A bachelor’s degree is no longer a barrier for entry to work at the world’s top companies.
Thanks to a mix of homegrown tech startup companies and expanding offices from established giants like Amazon and Google, urban centers from Vancouver to New York to Toronto are witnessing a boom in employment opportunities — and with it, highly skilled tech workers moving on in. But will all those workers actually stick around long-term?
One survey suggests — maybe not. A whopping three out of every four employees in the tech sector would consider moving to a new city for work, according to Axios research. And when workers are figuring out where to live, more than 80 percent say the cost of living is the top factor, followed by weather, commute times, and affordable housing.
With so many desirable candidates open to moving around, cities across North America should be bracing for a tech-xodus of sorts, given the high possibility of workers looking for more affordable places to live.
With that in mind, companies need to be extra cautious about keeping their top hires happy.
“I think a big part of the attraction from an employee perspective is, am I working in a job that’s all the things I’m looking for?” says Sean Mullin, Executive Director of the Brookfield Institute for Innovation + Entrepreneurship at Ryerson University in Toronto. “Good pay, it’s compelling, it’s interesting.”
There’s a high demand for tech skills, he adds, and many jobs in the industry — be it web development or graphic design or social media management — can be done remotely more often than other industries.
That’s part of the reason tech workers are easier to pull away, but it’s something companies and cities can combat through a variety of channels.
Focus on Culture and Retraining
One of the ways companies can boost employee retention is by focusing on improving overall corporate culture, which can mean increasing salaries and providing benefits like on-site childcare, catered meals, and social events.
“You have to pay them more, give them better working environments… that creates a more vibrant environment and helps retain them,” Mullin says.
As we’ve recently written about, retraining, or reskilling, is an increasingly important tool for organizations, and it too can have a huge impact on culture and employee retention. In a 2017 survey, 70 percent of employees said that job-related training and development opportunities influenced their decision to stay at their job. As little as a 10 percent increase in educational development has also been shown to lead to an 8.6 percent gain in productivity.
Ensure Cities Are Worth Living In
Local governments, he adds, can also play a role in fostering the type of community skilled workers want to call home.
“A place like Toronto and other cities like New York, the tech component of our economies is growing quite rapidly, and high-quality companies — like start-ups or scale-ups or even large companies — setting up shop… bodes well,” Mullin says.
But, if those cities aren’t livable, quality hires can get restless and disenchanted. So, he says, civic leaders need to regularly ask a key question: Are they making their city a good place to live?
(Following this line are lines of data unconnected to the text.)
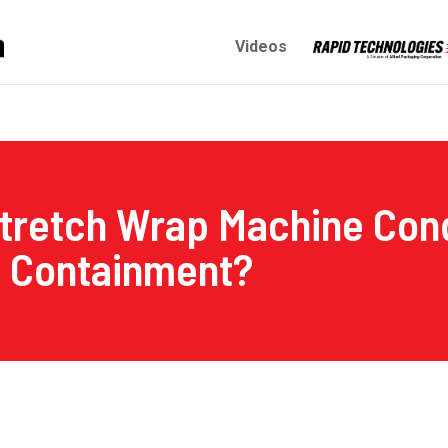
Videos
tretch Wrap Machine Cond
d Containment?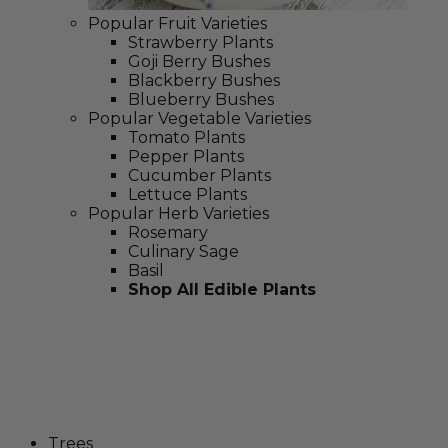
Popular Fruit Varieties
Strawberry Plants
Goji Berry Bushes
Blackberry Bushes
Blueberry Bushes
Popular Vegetable Varieties
Tomato Plants
Pepper Plants
Cucumber Plants
Lettuce Plants
Popular Herb Varieties
Rosemary
Culinary Sage
Basil
Shop All Edible Plants
Trees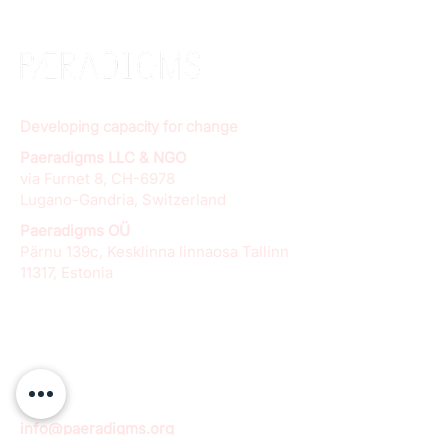
Developing capacity for change
Paeradigms LLC & NGO
via Furnet 8, CH-6978
Lugano-Gandria, Switzerland
Paeradigms OÜ
Pärnu 139c, Kesklinna linnaosa Tallinn
11317, Estonia
info@paeradigms.org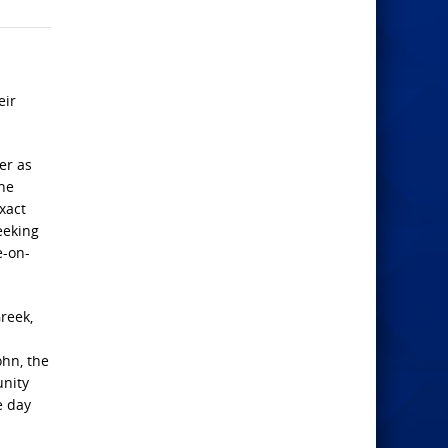
eir
er as
the
xact
eeking
e-on-
reek,
ohn, the
unity
e day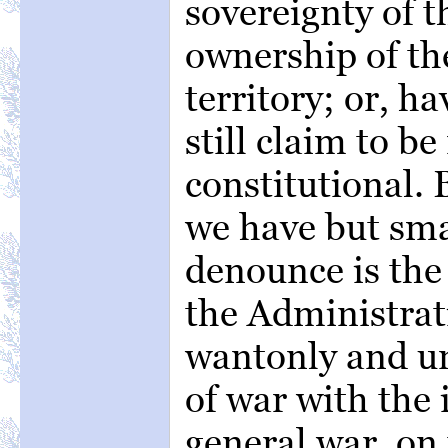
sovereignty of t
ownership of the
territory; or, h
still claim to be
constitutional. 
we have but sm
denounce is the 
the Administrat
wantonly and un
of war with the 
general war, on 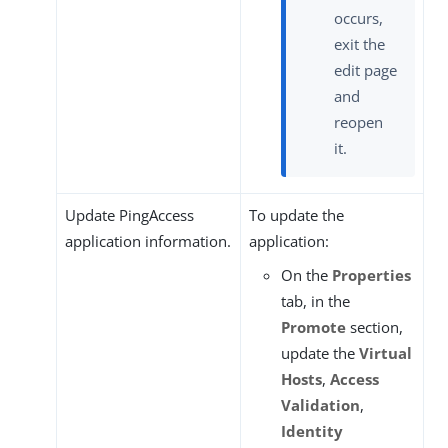
occurs,
exit the
edit page
and
reopen
it.
Update PingAccess
To update the
application information.
application:
On the
Properties
tab, in the
Promote
section,
update the
Virtual
Hosts
,
Access
Validation
,
Identity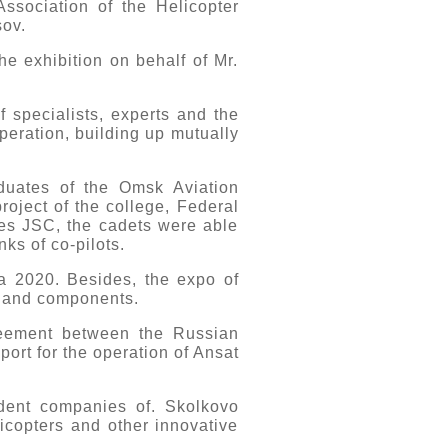
ssociation of the Helicopter
sov.
he exhibition on behalf of Mr.
f specialists, experts and the
operation, building up mutually
duates of the Omsk Aviation
roject of the college, Federal
es JSC, the cadets were able
ks of co-pilots.
ia 2020. Besides, the expo of
s and components.
reement between the Russian
port for the operation of Ansat
ident companies of. Skolkovo
licopters and other innovative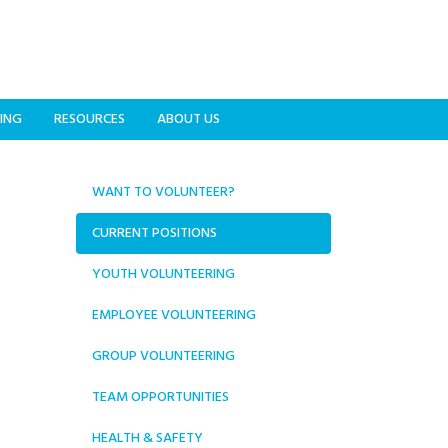
ING
RESOURCES
ABOUT US
WANT TO VOLUNTEER?
CURRENT POSITIONS
YOUTH VOLUNTEERING
EMPLOYEE VOLUNTEERING
GROUP VOLUNTEERING
TEAM OPPORTUNITIES
HEALTH & SAFETY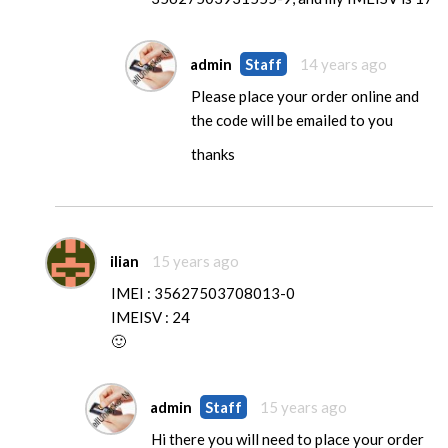
admin
Staff
14 years ago
Please place your order online and
the code will be emailed to you
thanks
ilian
15 years ago
IMEI : 35627503708013-0
IMEISV : 24
🙂
admin
Staff
15 years ago
Hi there you will need to place your order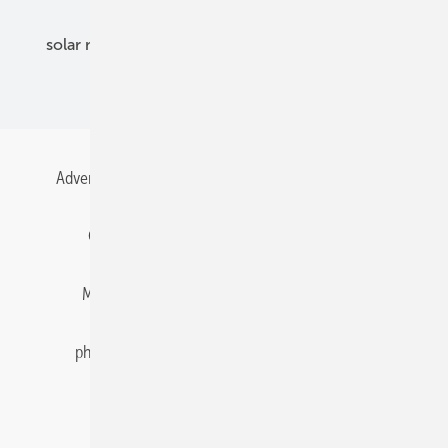
solar modules
solar parks
solar storage
specialized trade
Advertising
All content chronological
Contact
Gentner Energy Media
Imprint
Login
Memberships and Engagement
Newsletter
photovoltaik.eu
Privacy
Privacy Manager
RSS-Feed
Solar irradiation data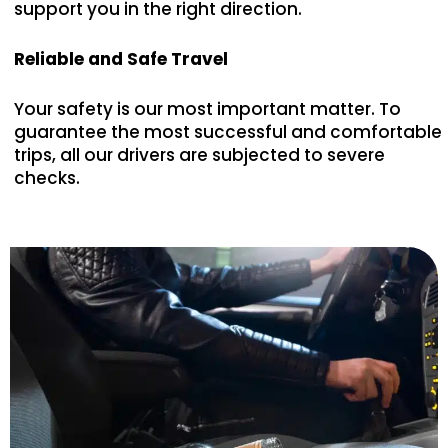
support you in the right direction.
Reliable and Safe Travel
Your safety is our most important matter. To
guarantee the most successful and comfortable
trips, all our drivers are subjected to severe
checks.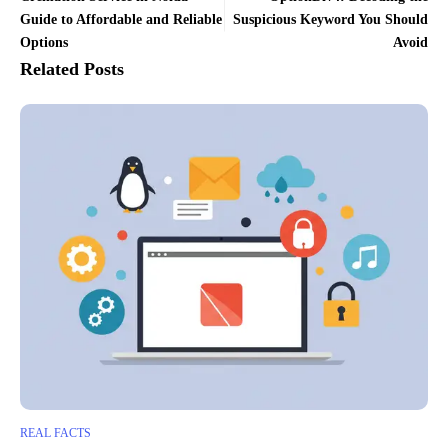
Guide to Affordable and Reliable
Suspicious Keyword You Should
Options
Avoid
Related Posts
REAL FACTS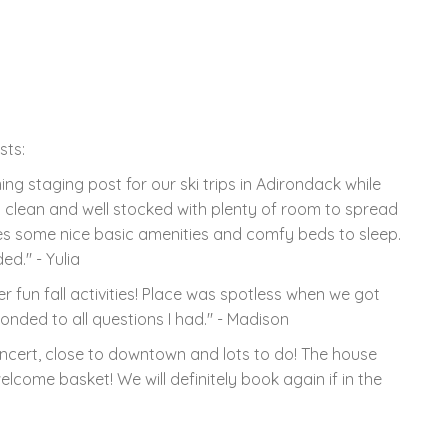
sts:
 staging post for our ski trips in Adirondack while
clean and well stocked with plenty of room to spread
ides some nice basic amenities and comfy beds to sleep.
ed." - Yulia
r fun fall activities! Place was spotless when we got
ponded to all questions I had." - Madison
oncert, close to downtown and lots to do! The house
lcome basket! We will definitely book again if in the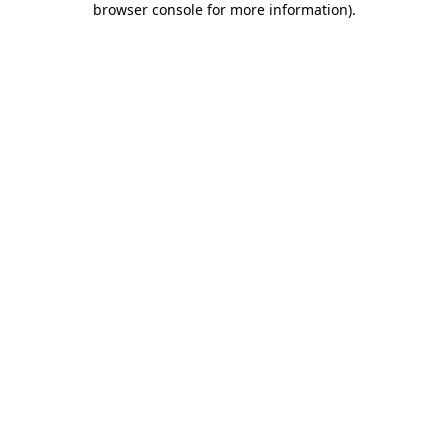
browser console for more information)
.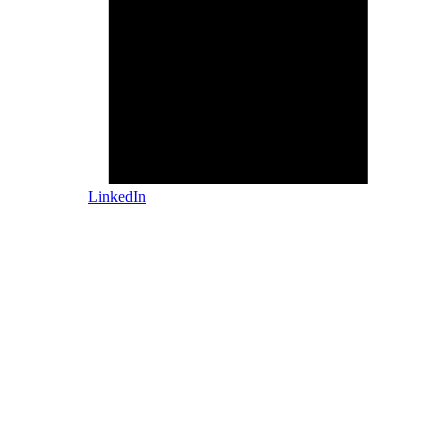
LinkedIn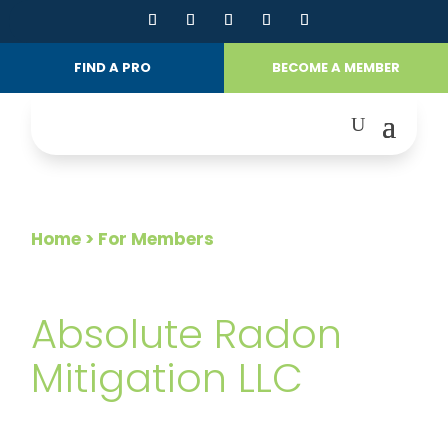
FIND A PRO
BECOME A MEMBER
Home
> For Members
FOR MEMBERS
Absolute Radon
Mitigation LLC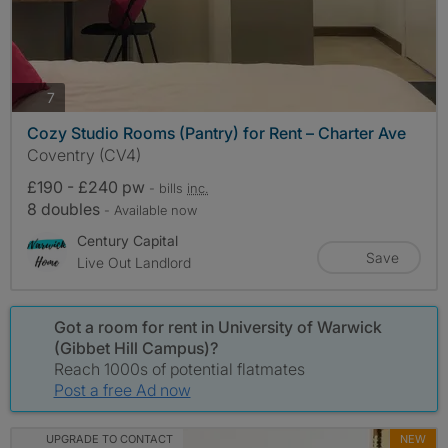
photos
7
Cozy Studio Rooms (Pantry) for Rent – Charter Ave
Coventry (CV4)
£190 - £240 pw
- bills
inc.
8 doubles
- Available now
Century Capital
Save
Live Out Landlord
Got a room for rent in University of Warwick
(Gibbet Hill Campus)?
Reach 1000s of potential flatmates
Post a free Ad now
UPGRADE TO CONTACT
NEW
“Public transit, affordability… if those things aren’t there, it doesn’t matter how good the job is,” Mullin warns. “You’ll start to lose people to places where they can get the work they want.”
For employers, it can be worth lobbying their local government as well, to ensure decision-makers get the memo that livable cities attract top talent — which in turn boosts the economy and attracts more talent and investment.
In other words, a win-win.
Adapt to a More “Fluid” Labor Market
Mullin says while companies and cities need to be aware of worker preferences, and the likelihood of team members jumping ship, there’s also no cause for alarm.
“You might have a phenomenon where there is a shift of people out of cities, or out of big cities and into smaller cities, but the net effect is you still have people pouring into the tech sector,” he says.
“It would take a huge, sudden shift to suddenly have the outflow increase to such an extent that it starts to have these numbers decline.”
The bottom line? It’s natural and healthy for people to move in and out of cities, and it’s all part of a “fluid” labor market, Mullin says. And, whether companies like it or not, having workers willing to move is a good way to keep employers on their toes — so they’re always giving top hires a reason to stay.